= Your task =
Produce the records below again, word for word, but stop after the line that contains "cell carcinoma stained".

= Available data =

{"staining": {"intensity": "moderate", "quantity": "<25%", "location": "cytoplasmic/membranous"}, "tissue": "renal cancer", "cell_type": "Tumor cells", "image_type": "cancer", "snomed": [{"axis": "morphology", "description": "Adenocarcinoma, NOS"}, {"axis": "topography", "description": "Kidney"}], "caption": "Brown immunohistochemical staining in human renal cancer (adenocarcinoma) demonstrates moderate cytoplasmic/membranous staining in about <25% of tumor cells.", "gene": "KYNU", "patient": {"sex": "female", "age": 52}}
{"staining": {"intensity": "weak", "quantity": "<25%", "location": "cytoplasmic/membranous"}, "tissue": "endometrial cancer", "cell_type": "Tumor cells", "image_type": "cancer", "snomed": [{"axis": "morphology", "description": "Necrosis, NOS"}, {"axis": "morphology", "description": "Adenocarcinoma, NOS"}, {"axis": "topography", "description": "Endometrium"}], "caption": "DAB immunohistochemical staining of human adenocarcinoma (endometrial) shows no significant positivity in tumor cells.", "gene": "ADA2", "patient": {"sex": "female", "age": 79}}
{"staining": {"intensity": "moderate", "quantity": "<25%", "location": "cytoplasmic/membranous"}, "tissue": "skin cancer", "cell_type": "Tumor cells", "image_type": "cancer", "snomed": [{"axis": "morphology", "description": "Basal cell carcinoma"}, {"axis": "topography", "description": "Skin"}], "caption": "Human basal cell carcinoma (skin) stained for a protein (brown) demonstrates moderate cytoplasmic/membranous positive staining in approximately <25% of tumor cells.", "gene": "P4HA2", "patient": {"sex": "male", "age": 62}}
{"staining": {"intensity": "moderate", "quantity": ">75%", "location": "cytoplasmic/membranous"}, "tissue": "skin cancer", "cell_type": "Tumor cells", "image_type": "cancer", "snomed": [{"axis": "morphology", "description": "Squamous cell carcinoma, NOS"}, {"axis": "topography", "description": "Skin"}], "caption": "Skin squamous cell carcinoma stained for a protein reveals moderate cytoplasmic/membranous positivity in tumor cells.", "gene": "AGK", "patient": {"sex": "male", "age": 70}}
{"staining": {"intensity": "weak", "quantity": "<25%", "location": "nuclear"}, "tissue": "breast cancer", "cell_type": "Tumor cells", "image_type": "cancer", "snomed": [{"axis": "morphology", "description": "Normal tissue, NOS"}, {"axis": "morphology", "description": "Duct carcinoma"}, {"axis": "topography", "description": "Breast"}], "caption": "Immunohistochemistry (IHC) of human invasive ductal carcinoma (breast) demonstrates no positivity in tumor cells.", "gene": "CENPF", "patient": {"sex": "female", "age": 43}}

= Your solution =
{"staining": {"intensity": "moderate", "quantity": "<25%", "location": "cytoplasmic/membranous"}, "tissue": "renal cancer", "cell_type": "Tumor cells", "image_type": "cancer", "snomed": [{"axis": "morphology", "description": "Adenocarcinoma, NOS"}, {"axis": "topography", "description": "Kidney"}], "caption": "Brown immunohistochemical staining in human renal cancer (adenocarcinoma) demonstrates moderate cytoplasmic/membranous staining in about <25% of tumor cells.", "gene": "KYNU", "patient": {"sex": "female", "age": 52}}
{"staining": {"intensity": "weak", "quantity": "<25%", "location": "cytoplasmic/membranous"}, "tissue": "endometrial cancer", "cell_type": "Tumor cells", "image_type": "cancer", "snomed": [{"axis": "morphology", "description": "Necrosis, NOS"}, {"axis": "morphology", "description": "Adenocarcinoma, NOS"}, {"axis": "topography", "description": "Endometrium"}], "caption": "DAB immunohistochemical staining of human adenocarcinoma (endometrial) shows no significant positivity in tumor cells.", "gene": "ADA2", "patient": {"sex": "female", "age": 79}}
{"staining": {"intensity": "moderate", "quantity": "<25%", "location": "cytoplasmic/membranous"}, "tissue": "skin cancer", "cell_type": "Tumor cells", "image_type": "cancer", "snomed": [{"axis": "morphology", "description": "Basal cell carcinoma"}, {"axis": "topography", "description": "Skin"}], "caption": "Human basal cell carcinoma (skin) stained for a protein (brown) demonstrates moderate cytoplasmic/membranous positive staining in approximately <25% of tumor cells.", "gene": "P4HA2", "patient": {"sex": "male", "age": 62}}
{"staining": {"intensity": "moderate", "quantity": ">75%", "location": "cytoplasmic/membranous"}, "tissue": "skin cancer", "cell_type": "Tumor cells", "image_type": "cancer", "snomed": [{"axis": "morphology", "description": "Squamous cell carcinoma, NOS"}, {"axis": "topography", "description": "Skin"}], "caption": "Skin squamous cell carcinoma stained for a protein reveals moderate cytoplasmic/membranous positivity in tumor cells.", "gene": "AGK", "patient": {"sex": "male", "age": 70}}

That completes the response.